Radiology, perhaps more than any other Medical specialty, is well-suited for this format. Indeed, the figures bear this out. A typical search for the term "radiology" using one of the many available search engines reveals thousands of available links (Table).

For the Radiology resident, the web offer a number of exciting opportunities to access   learning materials and cases from institutions around the world. This educational material includes teaching files, tutorials, manuals, articles, and atlases. The enormity of the material on the Web makes it practically impossible to view all the sites in a reasonable time period. In addition, the quality of these sites varies widely. Some sites are prepared with the beginning radiologist in mind; others have both the picture quality and content that makes them ideal for oral boards preparation.

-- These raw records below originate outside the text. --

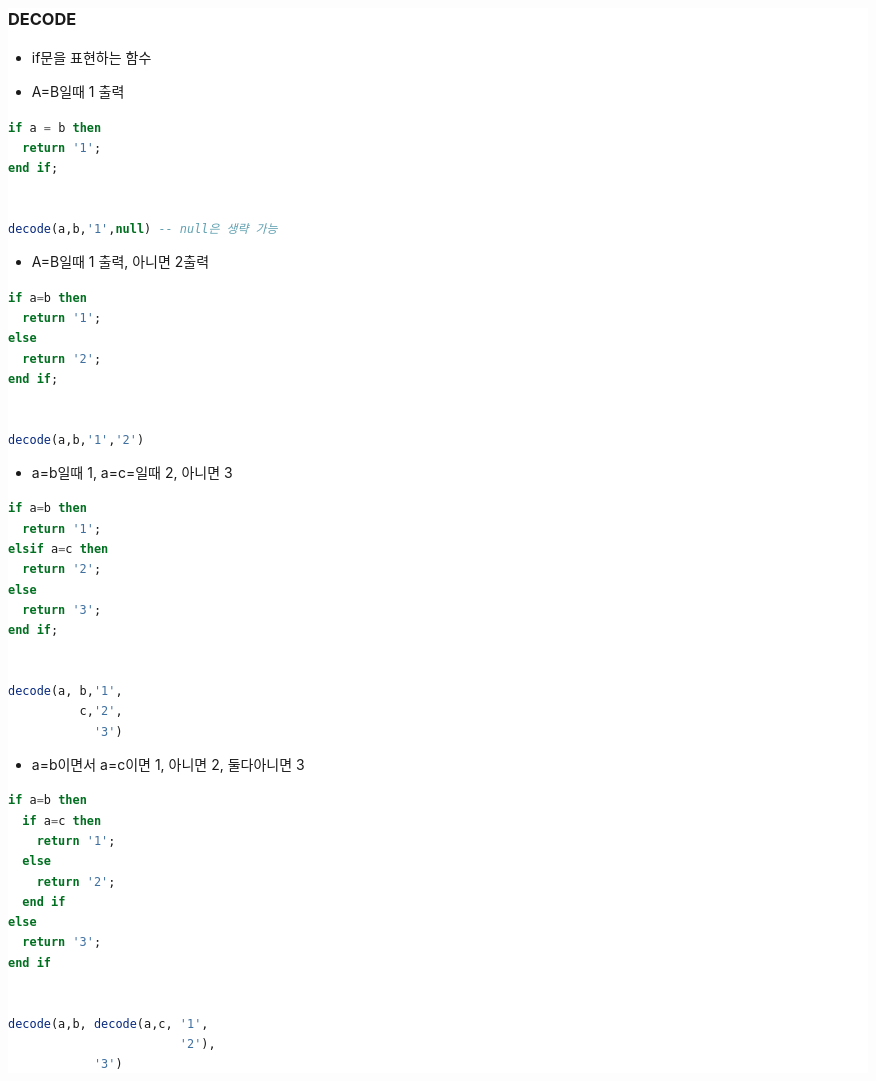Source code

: ### DECODE
- if문을 표현하는 함수   

- A=B일때 1 출력   


```sql
if a = b then
  return '1';
end if;


decode(a,b,'1',null) -- null은 생략 가능
```
- A=B일때 1 출력, 아니면 2출력   

```sql
if a=b then
  return '1';
else
  return '2';
end if;


decode(a,b,'1','2')
```

- a=b일때 1, a=c=일때 2, 아니면 3   

```sql
if a=b then
  return '1';
elsif a=c then
  return '2';
else
  return '3';
end if;


decode(a, b,'1',
          c,'2',
            '3')
```

- a=b이면서 a=c이면 1, 아니면 2, 둘다아니면 3   

```sql
if a=b then
  if a=c then
    return '1';
  else
    return '2';
  end if
else
  return '3';
end if


decode(a,b, decode(a,c, '1',
                        '2'),
            '3')
```
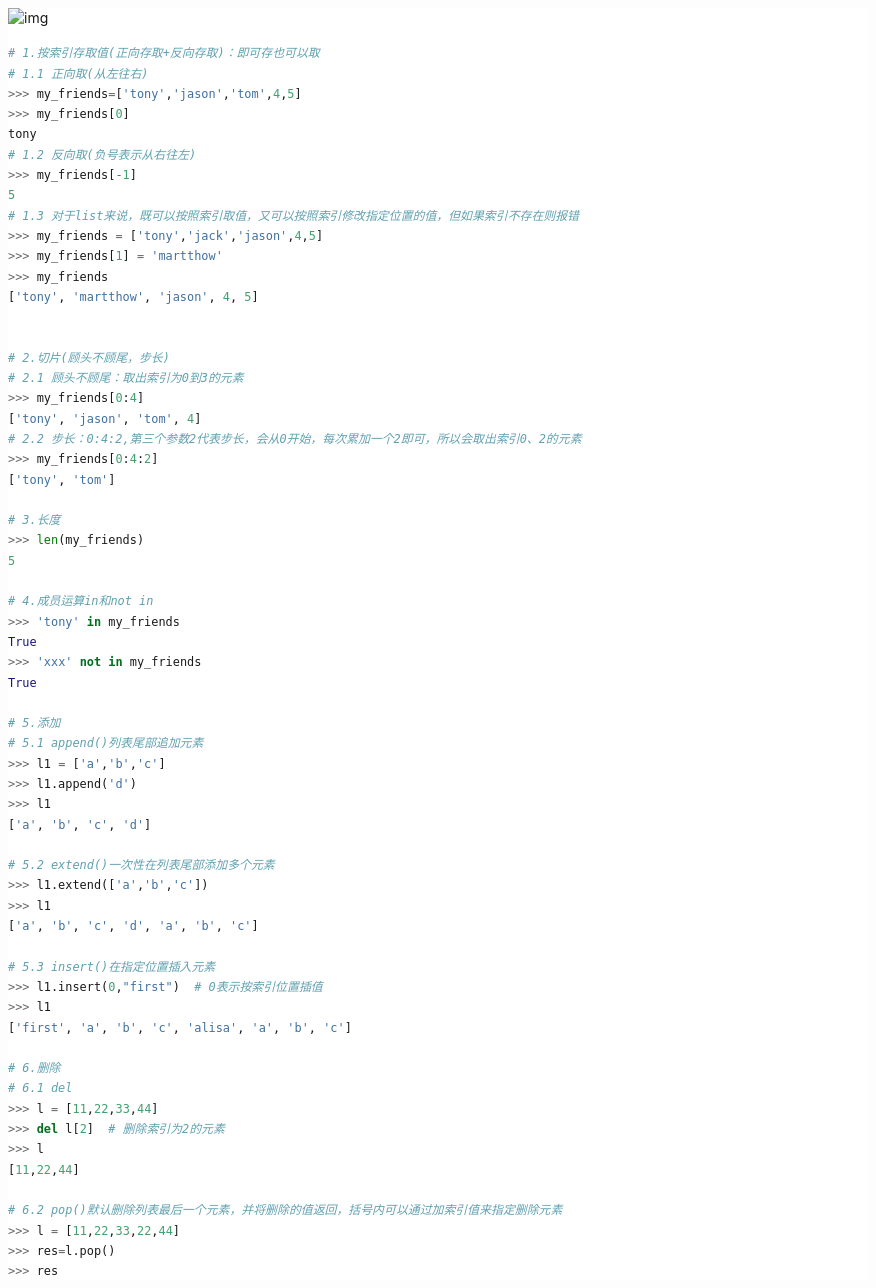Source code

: ![img](https://pic3.zhimg.com/80/v2-17400abd279a6fb484ecc78c5d8d3b8e_720w.jpg)

```python
# 1.按索引存取值(正向存取+反向存取)：即可存也可以取  
# 1.1 正向取(从左往右)
>>> my_friends=['tony','jason','tom',4,5]
>>> my_friends[0]  
tony
# 1.2 反向取(负号表示从右往左)
>>> my_friends[-1]  
5
# 1.3 对于list来说，既可以按照索引取值，又可以按照索引修改指定位置的值，但如果索引不存在则报错
>>> my_friends = ['tony','jack','jason',4,5]
>>> my_friends[1] = 'martthow'
>>> my_friends
['tony', 'martthow', 'jason', 4, 5]


# 2.切片(顾头不顾尾，步长)
# 2.1 顾头不顾尾：取出索引为0到3的元素
>>> my_friends[0:4] 
['tony', 'jason', 'tom', 4]
# 2.2 步长：0:4:2,第三个参数2代表步长，会从0开始，每次累加一个2即可，所以会取出索引0、2的元素
>>> my_friends[0:4:2]  
['tony', 'tom']

# 3.长度
>>> len(my_friends)
5

# 4.成员运算in和not in
>>> 'tony' in my_friends
True
>>> 'xxx' not in my_friends
True

# 5.添加
# 5.1 append()列表尾部追加元素
>>> l1 = ['a','b','c']
>>> l1.append('d')
>>> l1
['a', 'b', 'c', 'd']

# 5.2 extend()一次性在列表尾部添加多个元素
>>> l1.extend(['a','b','c'])
>>> l1
['a', 'b', 'c', 'd', 'a', 'b', 'c']

# 5.3 insert()在指定位置插入元素
>>> l1.insert(0,"first")  # 0表示按索引位置插值
>>> l1
['first', 'a', 'b', 'c', 'alisa', 'a', 'b', 'c']

# 6.删除
# 6.1 del
>>> l = [11,22,33,44]
>>> del l[2]  # 删除索引为2的元素
>>> l
[11,22,44]

# 6.2 pop()默认删除列表最后一个元素，并将删除的值返回，括号内可以通过加索引值来指定删除元素
>>> l = [11,22,33,22,44]
>>> res=l.pop()
>>> res
```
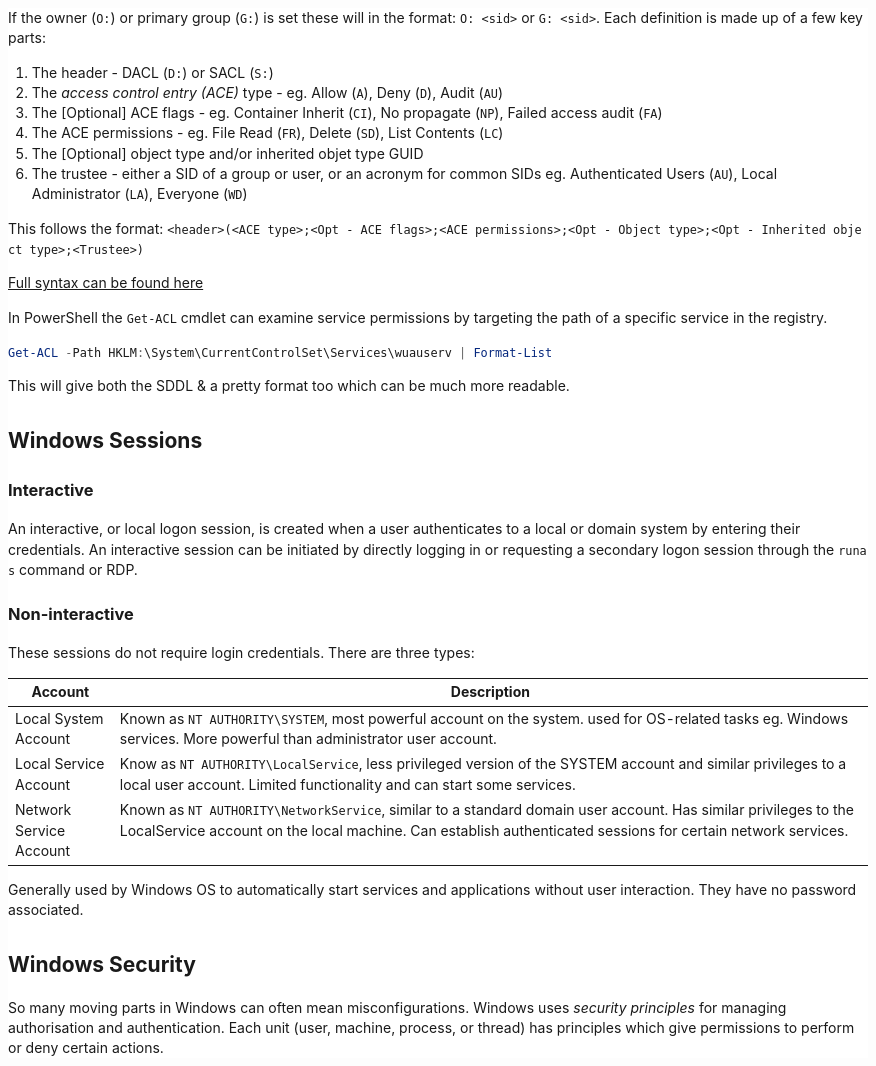 
If the owner (`O:`) or primary group (`G:`) is set these will in the format: `O: <sid>` or `G: <sid>`.
Each definition is made up of a few key parts:
1. The header - DACL (`D:`) or SACL (`S:`)
2. The *access control entry (ACE)* type - eg. Allow (`A`), Deny (`D`), Audit (`AU`)
3. The [Optional] ACE flags - eg. Container Inherit (`CI`), No propagate (`NP`), Failed access audit (`FA`)
4. The ACE permissions - eg. File Read (`FR`), Delete (`SD`), List Contents (`LC`)
5. The [Optional] object type and/or inherited objet type GUID
6. The trustee - either a SID of a group or user, or an acronym for common SIDs eg. Authenticated Users (`AU`), Local Administrator (`LA`), Everyone (`WD`)

This follows the format:
`<header>(<ACE type>;<Opt - ACE flags>;<ACE permissions>;<Opt - Object type>;<Opt - Inherited object type>;<Trustee>)`

[Full syntax can be found here](https://itconnect.uw.edu/tools-services-support/it-systems-infrastructure/msinf/other-help/understanding-sddl-syntax/)

In PowerShell the `Get-ACL` cmdlet can examine service permissions by targeting the path of a specific service in the registry.
```powershell
Get-ACL -Path HKLM:\System\CurrentControlSet\Services\wuauserv | Format-List
```

This will give both the SDDL & a pretty format too which can be much more readable.

## Windows Sessions
### Interactive
An interactive, or local logon session, is created when a user authenticates to a local or domain system by entering their credentials. An interactive session can be initiated by directly logging in or requesting a secondary logon session through the `runas` command or RDP.

### Non-interactive
These sessions do not require login credentials. There are three types:

| Account                 | Description                                                                                                                                                                                                                    |
| ----------------------- | ------------------------------------------------------------------------------------------------------------------------------------------------------------------------------------------------------------------------------ |
| Local System Account    | Known as `NT AUTHORITY\SYSTEM`, most powerful account on the system. used for OS-related tasks eg. Windows services. More powerful than administrator user account.                                                            |
| Local Service Account   | Know as `NT AUTHORITY\LocalService`, less privileged version of the SYSTEM account and similar privileges to a local user account. Limited functionality and can start some services.                                          |
| Network Service Account | Known as `NT AUTHORITY\NetworkService`, similar to a standard domain user account. Has similar privileges to the LocalService account on the local machine. Can establish authenticated sessions for certain network services. |

Generally used by Windows OS to automatically start services and applications without user interaction. They have no password associated.

## Windows Security
So many moving parts in Windows can often mean misconfigurations. Windows uses *security principles* for managing authorisation and authentication. Each unit (user, machine, process, or thread) has principles which give permissions to perform or deny certain actions.
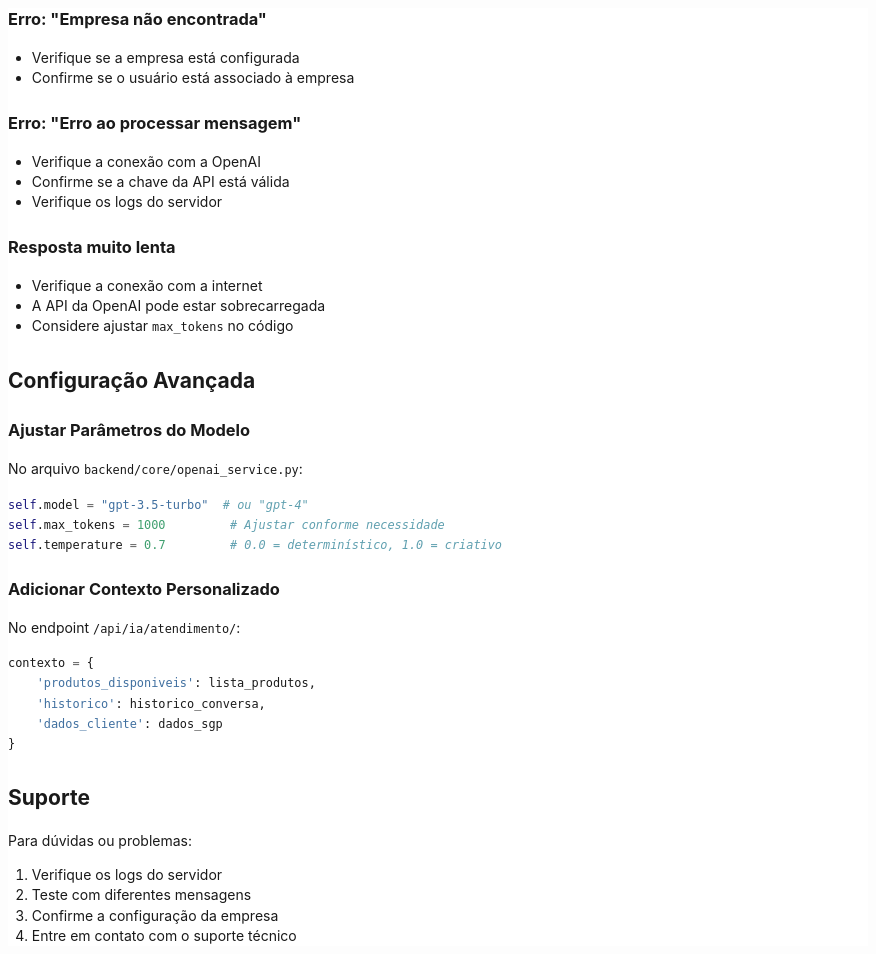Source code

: ### Erro: "Empresa não encontrada"
- Verifique se a empresa está configurada
- Confirme se o usuário está associado à empresa

### Erro: "Erro ao processar mensagem"
- Verifique a conexão com a OpenAI
- Confirme se a chave da API está válida
- Verifique os logs do servidor

### Resposta muito lenta
- Verifique a conexão com a internet
- A API da OpenAI pode estar sobrecarregada
- Considere ajustar `max_tokens` no código

## Configuração Avançada

### Ajustar Parâmetros do Modelo
No arquivo `backend/core/openai_service.py`:

```python
self.model = "gpt-3.5-turbo"  # ou "gpt-4"
self.max_tokens = 1000         # Ajustar conforme necessidade
self.temperature = 0.7         # 0.0 = determinístico, 1.0 = criativo
```

### Adicionar Contexto Personalizado
No endpoint `/api/ia/atendimento/`:

```python
contexto = {
    'produtos_disponiveis': lista_produtos,
    'historico': historico_conversa,
    'dados_cliente': dados_sgp
}
```

## Suporte

Para dúvidas ou problemas:
1. Verifique os logs do servidor
2. Teste com diferentes mensagens
3. Confirme a configuração da empresa
4. Entre em contato com o suporte técnico 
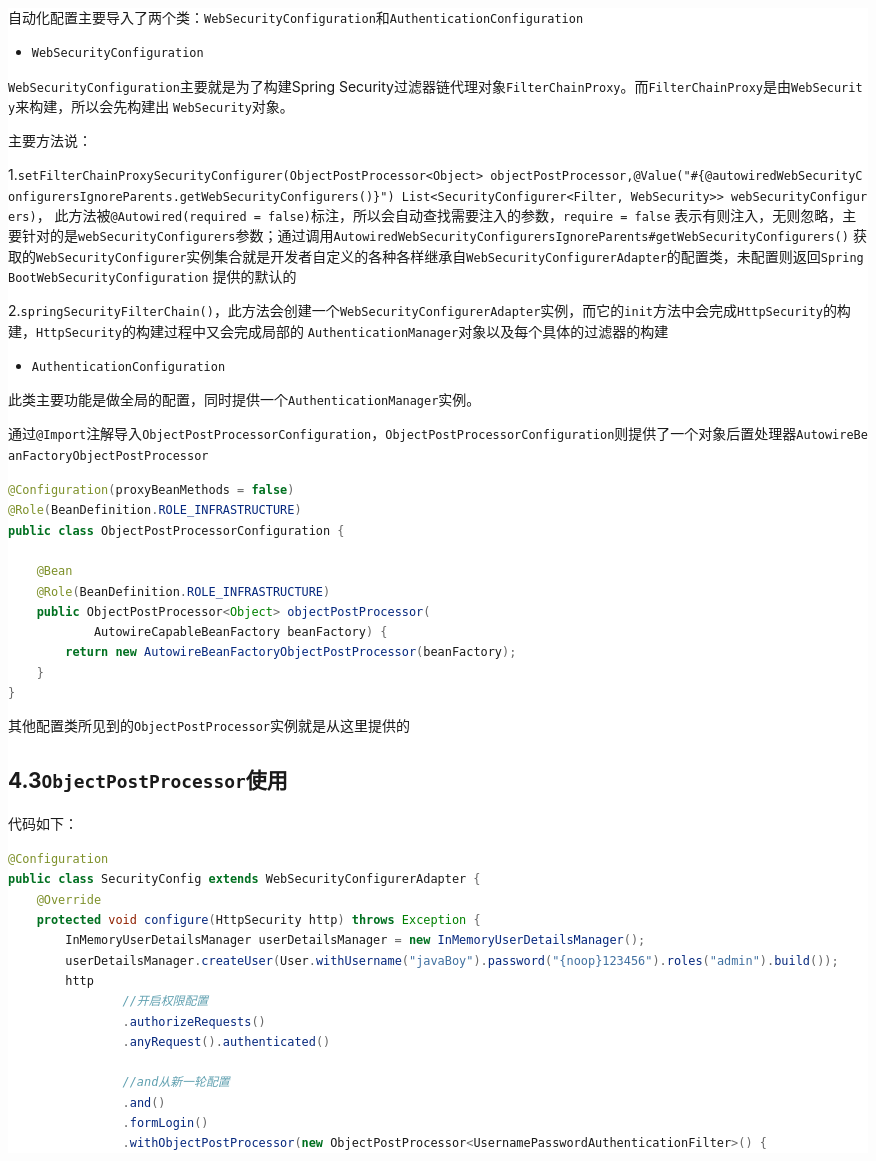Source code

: 自动化配置主要导入了两个类：`WebSecurityConfiguration`和`AuthenticationConfiguration`

- `WebSecurityConfiguration`

`WebSecurityConfiguration`主要就是为了构建Spring Security过滤器链代理对象`FilterChainProxy`。而`FilterChainProxy`是由`WebSecurity`来构建，所以会先构建出
`WebSecurity`对象。

主要方法说：

  1.`setFilterChainProxySecurityConfigurer(ObjectPostProcessor<Object> objectPostProcessor,@Value("#{@autowiredWebSecurityConfigurersIgnoreParents.getWebSecurityConfigurers()}") List<SecurityConfigurer<Filter, WebSecurity>> webSecurityConfigurers)`，
  此方法被`@Autowired(required = false)`标注，所以会自动查找需要注入的参数，`require = false`
  表示有则注入，无则忽略，主要针对的是`webSecurityConfigurers`参数；通过调用`AutowiredWebSecurityConfigurersIgnoreParents#getWebSecurityConfigurers()`
  获取的`WebSecurityConfigurer`实例集合就是开发者自定义的各种各样继承自`WebSecurityConfigurerAdapter`的配置类，未配置则返回`SpringBootWebSecurityConfiguration`
  提供的默认的

  2.`springSecurityFilterChain()`，此方法会创建一个`WebSecurityConfigurerAdapter`实例，而它的`init`方法中会完成`HttpSecurity`的构建，`HttpSecurity`的构建过程中又会完成局部的 `AuthenticationManager`对象以及每个具体的过滤器的构建


- `AuthenticationConfiguration`

此类主要功能是做全局的配置，同时提供一个`AuthenticationManager`实例。

通过`@Import`注解导入`ObjectPostProcessorConfiguration`，`ObjectPostProcessorConfiguration`则提供了一个对象后置处理器`AutowireBeanFactoryObjectPostProcessor`

```java
@Configuration(proxyBeanMethods = false)
@Role(BeanDefinition.ROLE_INFRASTRUCTURE)
public class ObjectPostProcessorConfiguration {

	@Bean
	@Role(BeanDefinition.ROLE_INFRASTRUCTURE)
	public ObjectPostProcessor<Object> objectPostProcessor(
			AutowireCapableBeanFactory beanFactory) {
		return new AutowireBeanFactoryObjectPostProcessor(beanFactory);
	}
}
```

其他配置类所见到的`ObjectPostProcessor`实例就是从这里提供的

## 4.3`ObjectPostProcessor`使用

代码如下：

```java
@Configuration
public class SecurityConfig extends WebSecurityConfigurerAdapter {
    @Override
    protected void configure(HttpSecurity http) throws Exception {
        InMemoryUserDetailsManager userDetailsManager = new InMemoryUserDetailsManager();
        userDetailsManager.createUser(User.withUsername("javaBoy").password("{noop}123456").roles("admin").build());
        http
                //开启权限配置
                .authorizeRequests()
                .anyRequest().authenticated()

                //and从新一轮配置
                .and()
                .formLogin()
                .withObjectPostProcessor(new ObjectPostProcessor<UsernamePasswordAuthenticationFilter>() {
```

For the Senior resident preparing for the ABR Board examinations, Viewing additional cases on the World Wide Web can provide useful teaching material that complements traditional materials, such as the excellent ACR CD-ROM's and teaching files, and multiple textbook-based case studies. However, there are literally hundreds of listed sites that offer radiology teaching material. It would not be a productive use of time for every potential user to go through each them in search of useful material.

Using the
RSNA Launchpad ( as a starting point, we have developed a database that attempts to organize these teaching files. From the over fifty Web Sites that offer teaching files, we have selected a list of  sites that offer, in our opinion, that most bang for the buck( i.e., the most cases, the most useful commentary, and the most useful images). In this guide we included the total number of cases, cases per section, divided in ten section as the oral boards, depth of discussion, possibility to review the cases as unknown,  size and type, availability of CME, cost per CME, and language. From the experience gained from viewing these teaching files we compiled a list of does and don'ts for teaching file authors.

This list is by no means exhaustive or final. It is the first step, we hope, to help the Radiology resident preparing for Boards to gather and view additional material to aid in their preparation. The quality and quantity of this list will no doubt grow over time.